(Stored data)
+-------+

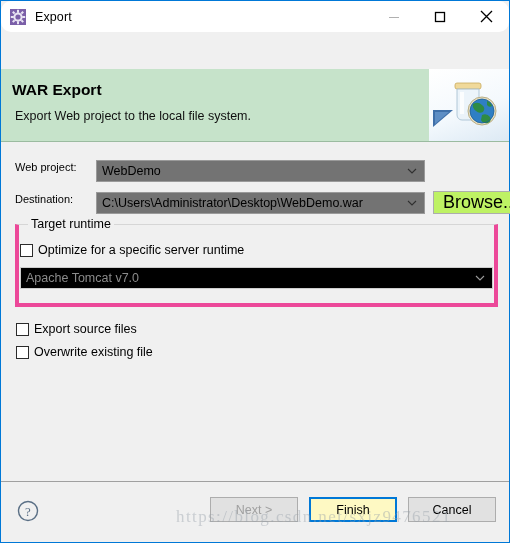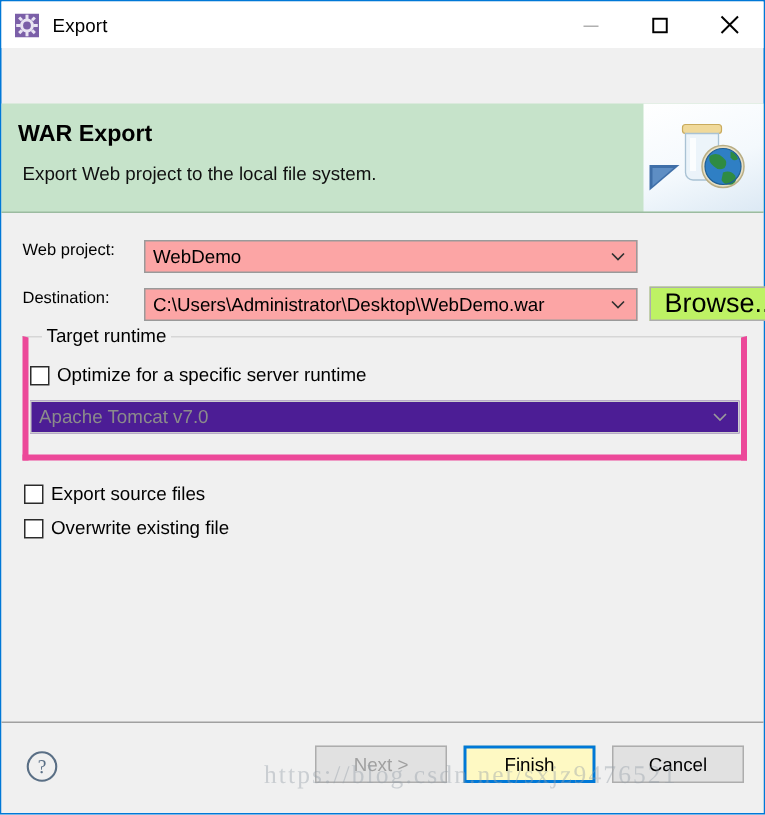--- a/index.html
+++ b/index.html
@@ -34,6 +34,7 @@
     align-items: center;
     flex: 0 0 auto;
     position: relative;
+    border-radius: 10px;
   }
   .title-icon {
     width: 16px;

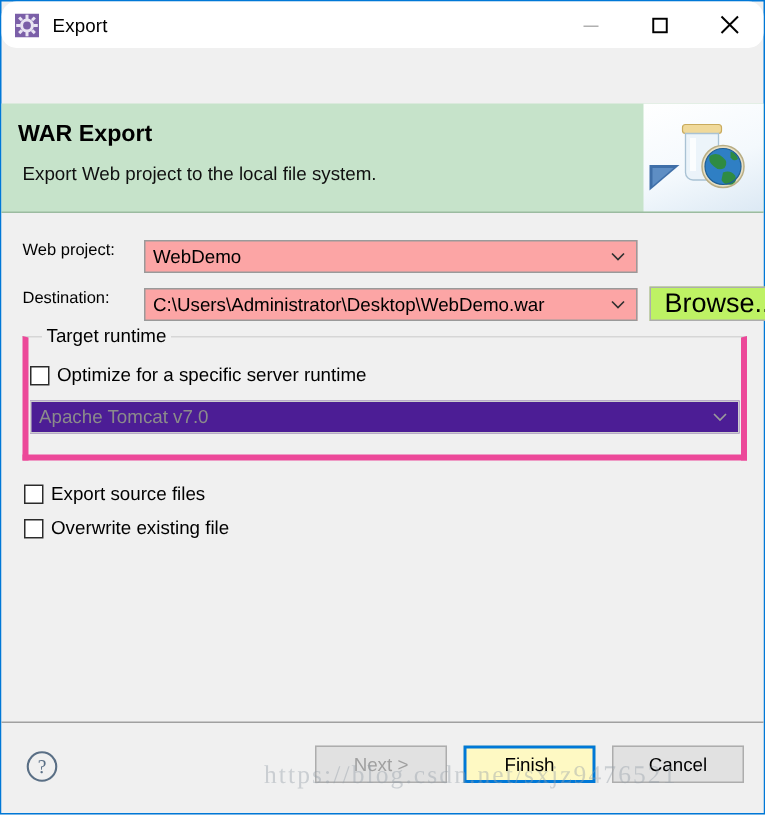--- a/index.html
+++ b/index.html
@@ -122,7 +122,7 @@
   .combo {
     box-sizing: border-box;
     height: 22px;
-    background: #fca5a5;
+    background: #737373;
     border: 1px solid #9a9a9a;
     display: flex;
     align-items: center;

+-------+

_PROBLEM TO SOLVE_
Quote every record above exactly, omitting any pictures they contain.

_TASK RESPONSE_
--- a/index.html
+++ b/index.html
@@ -34,6 +34,7 @@
     align-items: center;
     flex: 0 0 auto;
     position: relative;
+    border-radius: 10px;
   }
   .title-icon {
     width: 16px;

--- a/index.html
+++ b/index.html
@@ -122,7 +122,7 @@
   .combo {
     box-sizing: border-box;
     height: 22px;
-    background: #fca5a5;
+    background: #737373;
     border: 1px solid #9a9a9a;
     display: flex;
     align-items: center;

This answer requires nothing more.